Supplied records –
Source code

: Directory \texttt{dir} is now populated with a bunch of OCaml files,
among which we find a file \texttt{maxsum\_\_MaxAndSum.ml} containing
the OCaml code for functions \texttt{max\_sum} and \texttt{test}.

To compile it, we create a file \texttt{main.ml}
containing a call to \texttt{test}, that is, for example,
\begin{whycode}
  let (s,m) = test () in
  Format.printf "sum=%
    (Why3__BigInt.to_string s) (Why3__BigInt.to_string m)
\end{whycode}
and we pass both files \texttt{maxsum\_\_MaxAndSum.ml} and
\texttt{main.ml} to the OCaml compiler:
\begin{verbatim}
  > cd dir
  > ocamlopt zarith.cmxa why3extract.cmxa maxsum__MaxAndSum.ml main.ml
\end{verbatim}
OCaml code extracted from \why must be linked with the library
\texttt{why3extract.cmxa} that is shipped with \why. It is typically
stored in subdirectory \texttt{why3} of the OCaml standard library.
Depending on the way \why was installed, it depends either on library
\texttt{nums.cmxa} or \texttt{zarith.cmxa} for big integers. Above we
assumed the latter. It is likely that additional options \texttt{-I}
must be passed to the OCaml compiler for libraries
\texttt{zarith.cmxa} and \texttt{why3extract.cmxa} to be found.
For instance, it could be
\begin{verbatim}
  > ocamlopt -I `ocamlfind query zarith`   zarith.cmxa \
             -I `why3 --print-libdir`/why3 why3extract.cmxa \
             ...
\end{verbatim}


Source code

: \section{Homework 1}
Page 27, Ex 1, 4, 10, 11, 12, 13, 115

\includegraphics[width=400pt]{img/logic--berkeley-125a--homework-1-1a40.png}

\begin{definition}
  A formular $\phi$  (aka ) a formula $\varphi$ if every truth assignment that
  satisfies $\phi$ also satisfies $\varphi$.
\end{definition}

Task item –
Nothing but the lines from the one holding "Page 27, Ex 1, 4, 10, 11, 12, 13, 115" through the end of the listing above should appear, each exactly as given.

Written solution –
Page 27, Ex 1, 4, 10, 11, 12, 13, 115

\includegraphics[width=400pt]{img/logic--berkeley-125a--homework-1-1a40.png}

\begin{definition}
  A formular $\phi$  (aka ) a formula $\varphi$ if every truth assignment that
  satisfies $\phi$ also satisfies $\varphi$.
\end{definition}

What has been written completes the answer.